Was bedeutet das für Unternehmen?
Die Umsetzung bringt umfangreiche Dokumentationspflichten mit sich. So müssen Sicherheitsstandards geprüft und dokumentiert werden, schriftlich erstellte Notfallpläne müssen, digital und im Ausdruck, festgehalten werden. Regelmäßig müssen Mitarbeiter mit Schulungen und Sensibilisierungen auf den neuesten Stand gebracht werden. Hierfür muss es auch Nachweise geben. Außerdem ist jetzt eine fundierte Risikobewertung Pflicht, einschließlich der Identifikation besonders kritischer Systeme. Gerade hier zeigt sich ein häufiges Defizit: Viele Unternehmen setzen zwar Sicherheitsmaßnahmen um, bewerten aber nicht systematisch, welche Systeme im Ernstfall existenzbedrohend wären.
Lieferkette nicht vergessen
Auch KMUs, die unter NIS2 fallen, können durch ihre Rolle in der Lieferkette in die Pflicht genommen werden. NIS2-pflichtige Betriebe müssen sicherstellen, dass ihre Dienstleister Mindeststandards erfüllen – unabhängig von deren Größe oder Umsatz.
Ein zentraler Baustein der Umsetzung ist der Notfallplan. Im Ernstfall entscheidet er über die Zukunftsfähigkeit eines Unternehmens.
Was gehört in einen Notfallplan?
Ein wirksamer Notfallplan umfasst mehr als eine technische Checkliste. Er ist Teil eines umfassenden IT-Sicherheitskonzepts und sollte folgende Punkte enthalten:
1. Betroffenheitsanalyse
- Ist das eigene Unternehmen direkt oder indirekt von NIS2 betroffen? (Anm.d.Red.: einen ersten Überblick liefert die Betroffenheitsprüfung des BSI)
- Gehört es zur Lieferkette eines NIS2-pflichtigen Betriebs?
2. Verantwortlichkeiten festlegen
- Wer ist für IT-Sicherheit und NIS2-Compliance zuständig?
3. Gap-Analyse und erste Maßnahmen
- Welche Sicherheitsstandards sind bereits erfüllt?
- Wo bestehen Lücken?
- Sofortmaßnahmen: Backups, Zugangskontrollen, Mitarbeitersensibilisierung
4. Externe Unterstützung einholen
- Fehlt internes Know-how, sollten IT-Dienstleister hinzugezogen werden.
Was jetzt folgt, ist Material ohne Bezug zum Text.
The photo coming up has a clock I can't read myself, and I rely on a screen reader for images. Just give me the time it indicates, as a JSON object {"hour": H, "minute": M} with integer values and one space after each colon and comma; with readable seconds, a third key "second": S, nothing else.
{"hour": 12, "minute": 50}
5. Dokumentation und Risikobewertung
- Sicherheitsrichtlinien und Schulungen dokumentiert
- Kritische Systeme identifizieren und bewerten – nicht alle Server sind gleich wichtig
NIS2 als Investition in die Zukunft
NIS2 mag zunächst wie eine bürokratische Pflicht wirken, bietet Unternehmen aber die Chance, ihre IT-Sicherheit nachhaltig zu verbessern. Ein gut umgesetzter Notfallplan schützt nicht nur vor Bußgeldern, sondern auch vor teuren Ausfällen, Datenverlusten und Reputationsschäden – etwa durch Ransomware-Angriffe.
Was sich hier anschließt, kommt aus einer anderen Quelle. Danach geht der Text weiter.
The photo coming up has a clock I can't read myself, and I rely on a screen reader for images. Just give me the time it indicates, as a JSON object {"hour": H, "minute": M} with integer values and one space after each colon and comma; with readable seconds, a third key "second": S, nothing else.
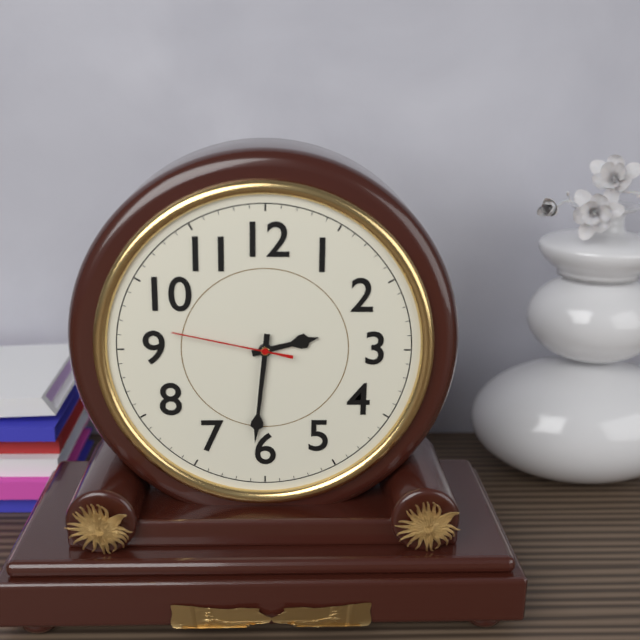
{"hour": 2, "minute": 31, "second": 47}
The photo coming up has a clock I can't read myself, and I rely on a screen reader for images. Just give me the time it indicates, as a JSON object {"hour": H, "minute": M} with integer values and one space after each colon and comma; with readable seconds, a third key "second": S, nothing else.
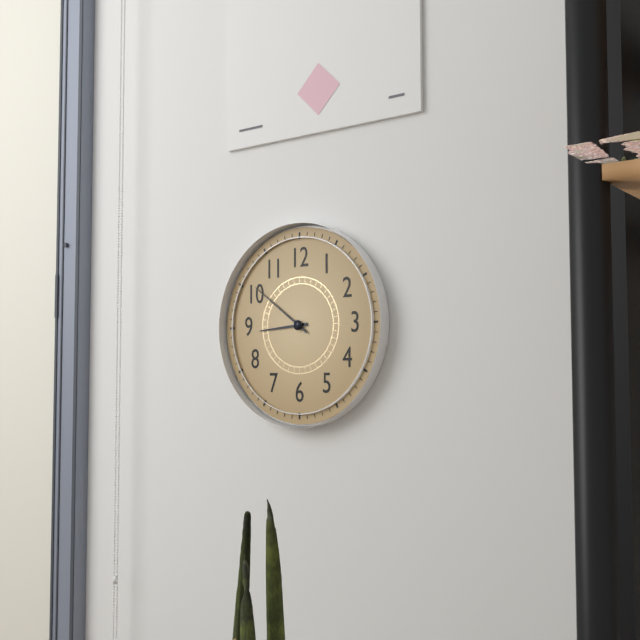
{"hour": 8, "minute": 51}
Indirekt betroffen – und trotzdem verpflichtet
Besonders kritisch ist die Situation für Unternehmen, die nicht direkt unter NIS2 fallen, aber Teil der Lieferkette sind. Diese können von heute auf morgen mit Anforderungen konfrontiert werden, wenn ein Auftraggeber NIS2-konform werden muss. Dann heißt es: „Lieferst du nicht nach Standard, bist du raus.“
Selbst Kleinstunternehmen mit wenigen Mitarbeitenden können betroffen sein, etwa wenn sie spezialisierte Dienstleistungen für größere Betriebe erbringen. Die Größe schützt nicht vor der Pflicht zur Umsetzung. Der Notfallplan ist kein optionales Dokument, sondern ein zentrales Element der NIS2-Compliance. Unternehmen sollten ihn als strategisches Werkzeug begreifen
Jetzt handeln!
Die NIS2-Richtlinie ist bereits gültig und die nationale Umsetzung nimmt jetzt Fahrt auf. Deutschland muss das Umsetzungsgesetz noch verabschieden, dann tritt es rasch in Kraft. Unternehmen sollten jetzt handeln, um die Vorgaben rechtzeitig zu erfüllen und hohe Strafen zu vermeiden. Besonders mittelständische Betriebe müssen prüfen, ob sie betroffen sind und Maßnahmen einleiten. Denn wer jetzt handelt, sichert nicht nur die eigene IT-Infrastruktur, sondern auch die Wettbewerbsfähigkeit in einer digitalisierten Wirtschaft.